Austin Personal Injury Lawyers - Perlmutter & Schuelke, LLP


Austin, TX (Law Firm Newswire) July 23, 2014 – Most of the nation’s major automakers are in court dealing with lawsuits. The most recent Hyundai suit involved yet another defective part.

“This particular case, which I was not involved in, resulted in a jury award of $240 million in punitive damages. Two cousins were killed in a head-on collision in 2011 when the 2005 Hyundai Tiburon they were driving caused them to swerve into income oncoming traffic. Three were killed in that accident,” outlines Brooks Schuelke, an Austin personal injury attorney.

In this case, Hyundai did issue a recall for 2005 Tiburons because of a steering problem. However, it is not clear whether this car was counted in that recall. The accident reconstruction team determined this accident was caused by a defective steering knuckle, which was not the reason the Tiburons were officially recalled. Nonetheless, there was a defective part that caused two people to lose their lives.

Hyundai suggested fireworks had gone off in the victims’ car just minutes before the crash and that fact, combined with the discovery that neither cousin was wearing a seatbelt, seems to conjure up a picture of two reckless teenagers. Blaming the victims for their own deaths is usually a strategy that does not go over well with juries and other arbitration bodies, hence the $240 million jury award in addition to $8.6 million in actual damages and lost earnings. Additionally, the Montana State Crime Lab was unable to find any evidence to prove or disprove Hyundai’s claim of fireworks going off in the car.

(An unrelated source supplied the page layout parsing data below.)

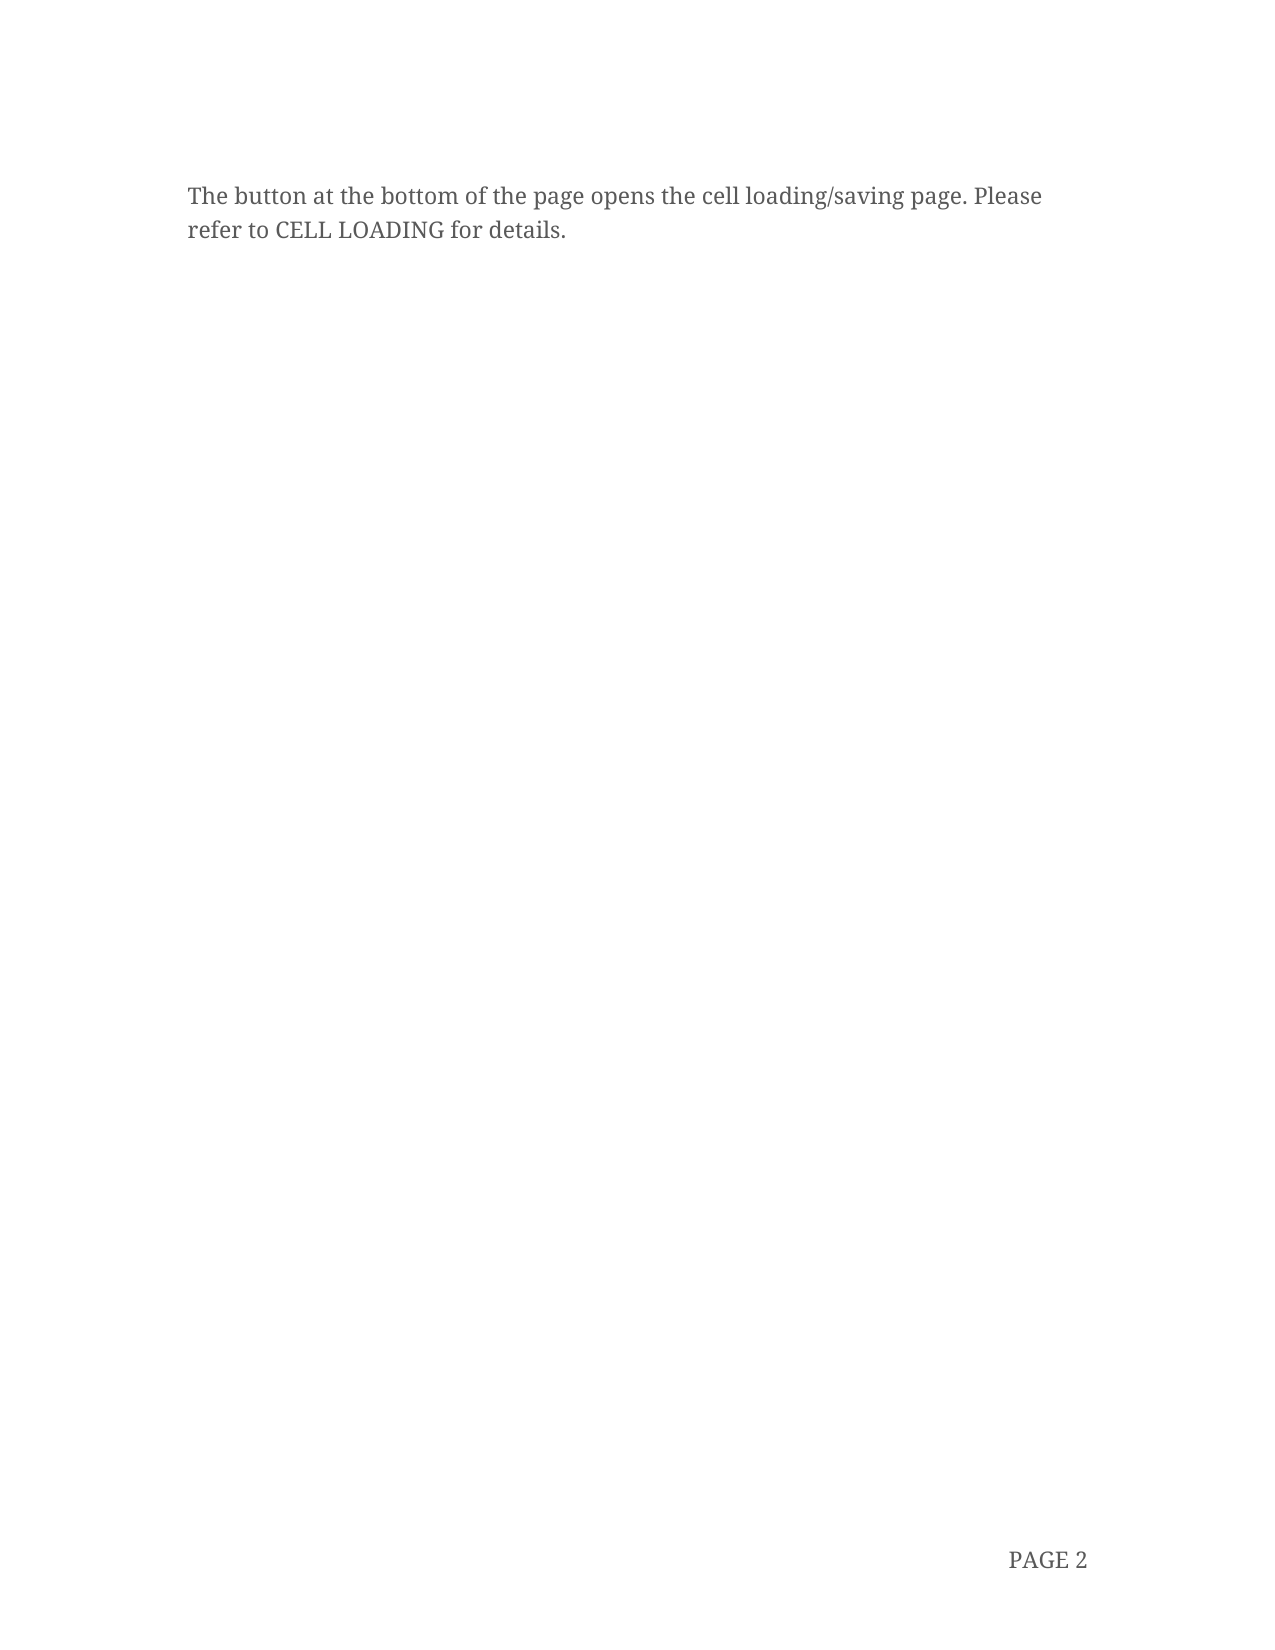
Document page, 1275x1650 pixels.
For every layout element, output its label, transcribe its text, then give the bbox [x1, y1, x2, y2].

text The button at the bottom of the page opens the cell loading/saving page. Please refer to CELL LOADING for details. [187, 180, 1087, 246]
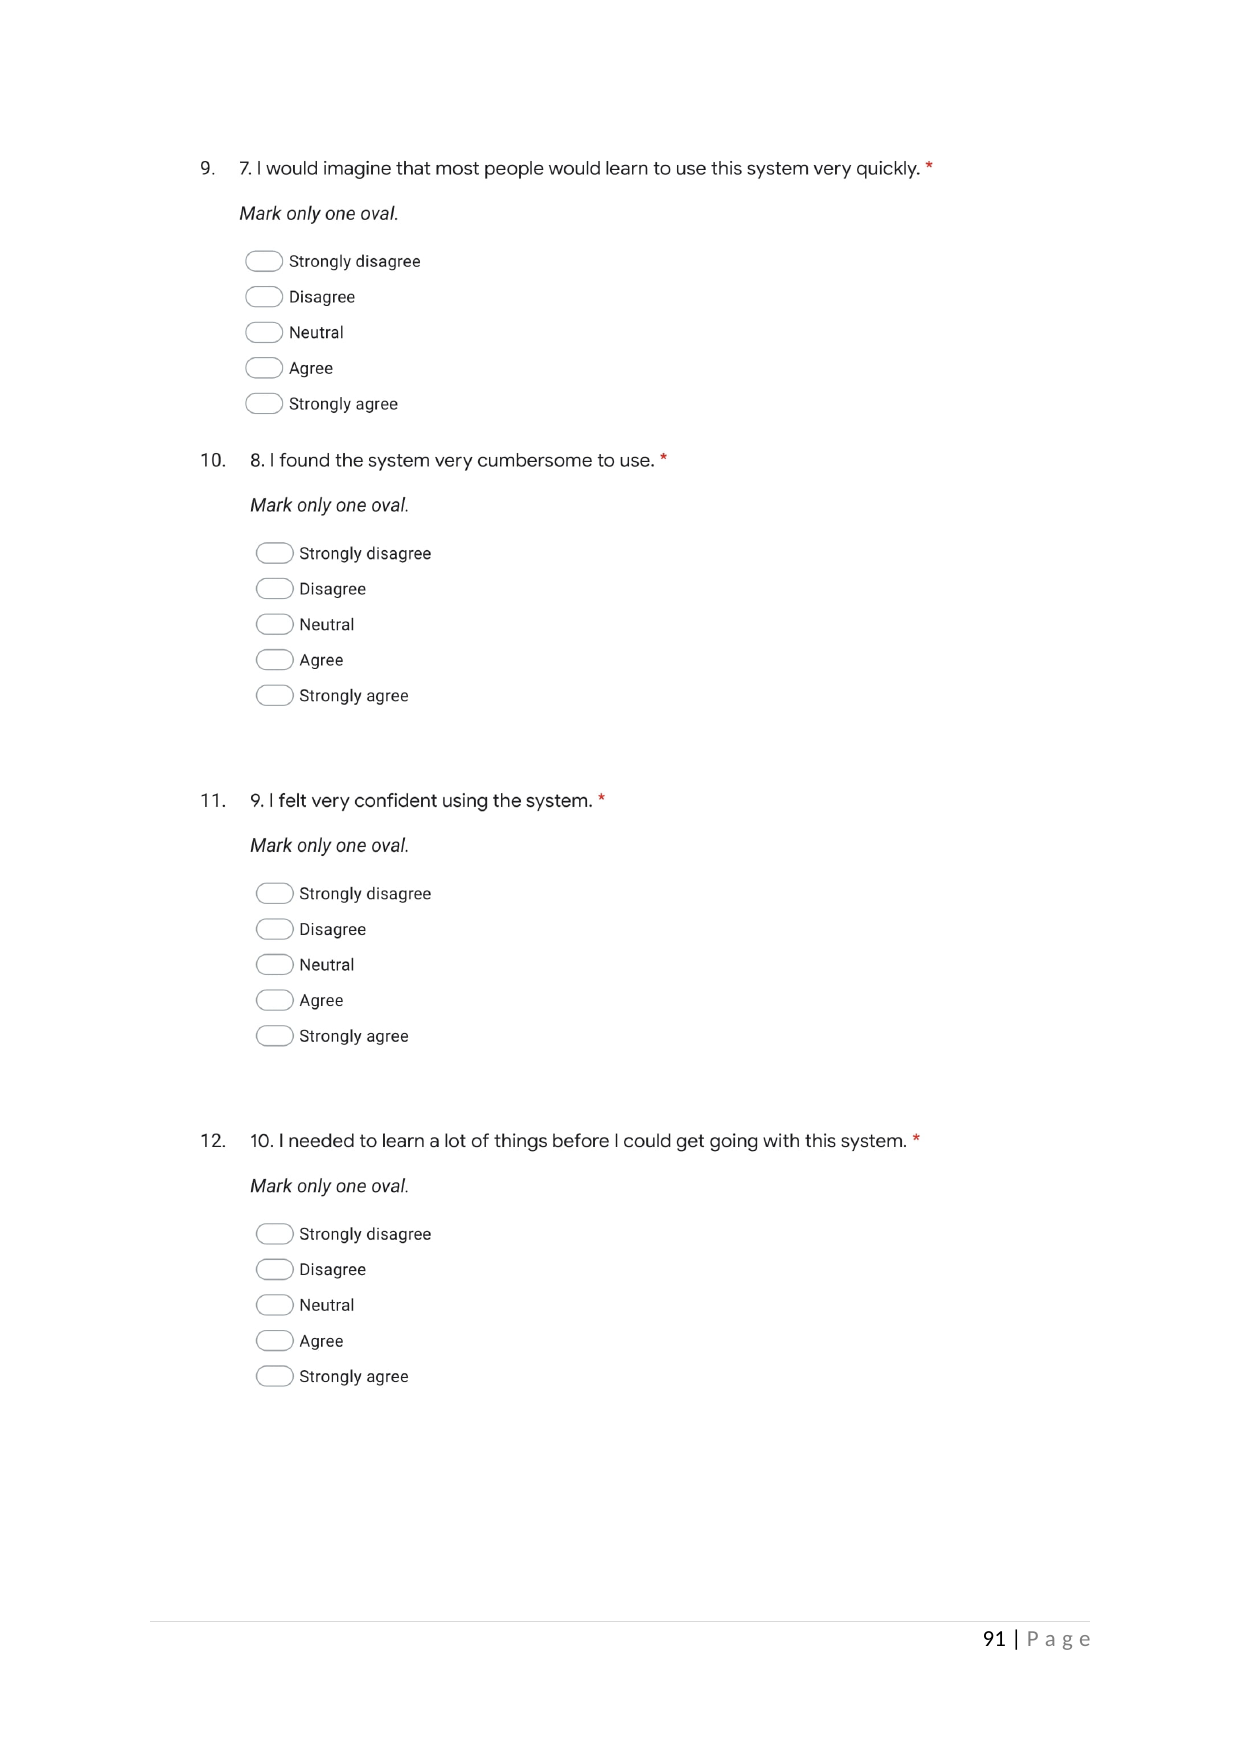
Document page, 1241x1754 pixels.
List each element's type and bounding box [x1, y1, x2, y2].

picture [150, 150, 1091, 426]
picture [150, 427, 1091, 1395]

Montana has a $10 million cap on punitive damages and the award was three times the amount the plaintiffs sought in compensation. Fines such as this send a message to automakers – that negligence in manufacturing must stop. Automakers have a duty of care toward their customers and must be responsible for defective parts that kill. Hyundai is challenging the award after a District Court judge initially ruled the $10 million was not high enough to act as a deterrent for future wrongdoing by wealthy companies.

“Automakers need to take heed,” adds Schuelke. “The courts take a dim view of negligence that causes a preventable death.”